The patient should be positioned either in sternal or lateral recumbency. A dorsolateral approach to the sacroiliac articulation is performed and the luxation is visualised. The wing of the ilium can be carefully ventrally depressed using a Hohmann retractor to enhance visualisation of the sacral trunk. A thread hole is drilled into the sacral body with the entrance point located just cranial to the crescent-shaped hyaline cartilage and slightly dorsal to the geometric centre of the sacroiliac joint. The hole is drilled perpendicular to the long axis of the sacrum across at least 60% of sacral width. The thread is then cutting. A glide hole is drilled from lateral to medial through the ilial wing. The pigsty is located slightly ventral to the centre of the ilial wing elevation and at a distance of 60–70% of the sacral tuber length. The exit point on the medial aspect of the ilium can besides be identified equally the palpably slightly irregular articular surface. The screw length is premeasured from preoperative radiographs to a minimum of 60% of sacral width. The screw is inserted from lateral through the ilial fly until it emerges on the medial surface. The luxation is so reduced, and the screw advanced into the predrilled hole in the sacral body. Sacroiliac luxations tin can also be treated in a minimally invasive mode in facilities that have admission to intraoperative fluoroscopy.iv

Pelvic Flooring Fractures

The pelvic floor is fractured in 90% of patients with pelvic fractures. In the vast bulk of cases, stabilisation of concurrent fractures/luxations of the weight-begetting axis results in sufficient stability and allows healing of pelvic floor fractures without specific treatment. Occasionally it is necessary to stabilise a debilitating fracture of the tuber ischii with a tension ring technique. In very rare circumstances, when the pattern of injuries renders the pelvis extremely unstable, repair of pelvic floor fractures may be considered. Symphyseal separations can exist repaired with hemicerclage wires while plate osteosynthesis is necessary for fractures of the pubis and ischium.

References

1.  Denny HR. Pelvic fractures in the dog: a review of 123 cases. J Small Anim Pract. 1978;nineteen:151–166.
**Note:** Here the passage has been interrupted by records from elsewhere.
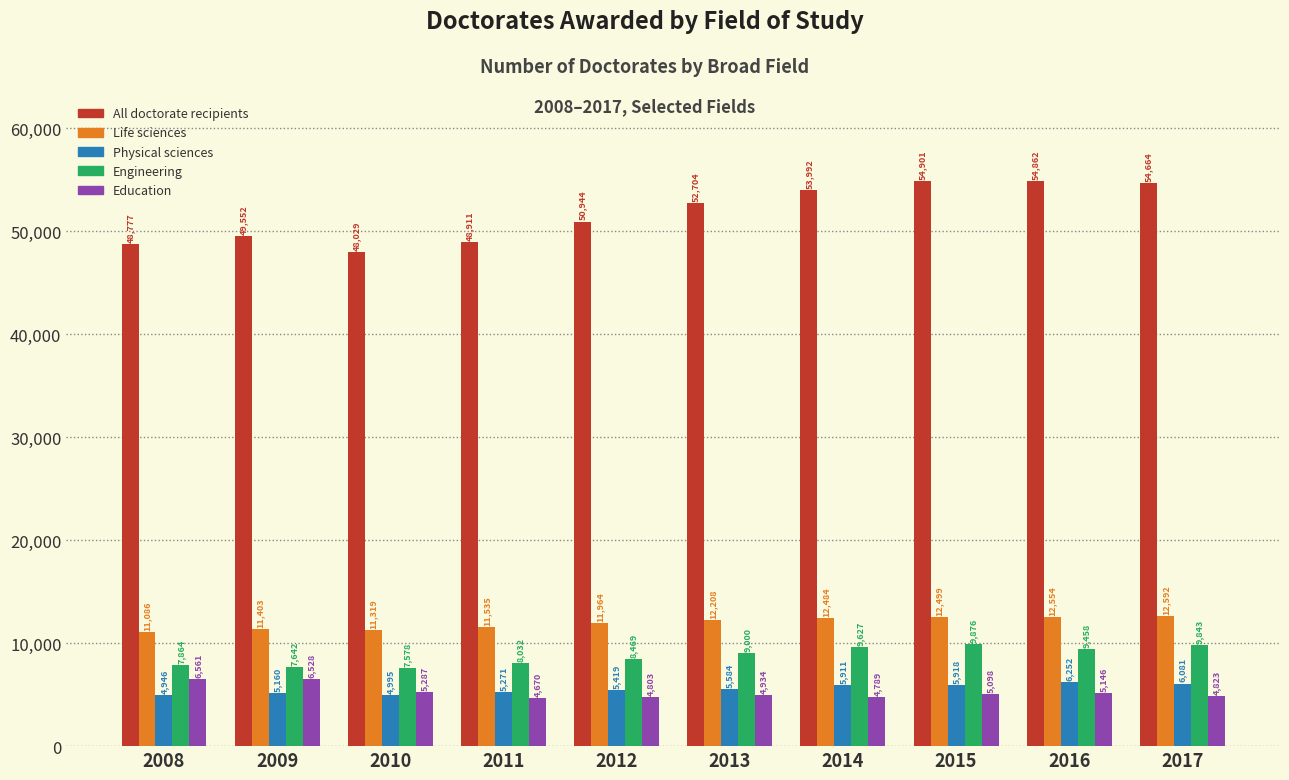

Reading left to right, what are all the values shown in this chart?

All doctorate recipients: 2008=48777	2009=49552	2010=48029	2011=48911	2012=50944	2013=52704	2014=53992	2015=54901	2016=54862	2017=54664
Life sciences: 2008=11086	2009=11403	2010=11319	2011=11535	2012=11964	2013=12208	2014=12484	2015=12499	2016=12554	2017=12592
Physical sciences: 2008=4946	2009=5160	2010=4995	2011=5271	2012=5419	2013=5584	2014=5911	2015=5918	2016=6252	2017=6081
Engineering: 2008=7864	2009=7642	2010=7578	2011=8032	2012=8469	2013=9000	2014=9627	2015=9876	2016=9458	2017=9843
Education: 2008=6561	2009=6528	2010=5287	2011=4670	2012=4803	2013=4934	2014=4789	2015=5098	2016=5146	2017=4823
2.  Burger Chiliad, Forterre F, Waibl H, et al. Sacroiliac luxation in the true cat. Part two: cases and results. Kleintierpraxis. 2005;5:287–297.

3.  De Camp CE, Braden TD. Sacroiliac fracture-separation in the dog: a study of 92 cases. Vet Surg. 1985;14:127–130.

4.  Maturello DM, Dejardin LM, Guiot LP, et al. Comparison of open up reduction versus minimally invasive surgical approaches on spiral position in canine sacroiliac lag-screw fixation. Abstract presented at 42nd almanac conference of the Veterinarian Orthopedic Guild. Sun Valley, ID, The states; 2015.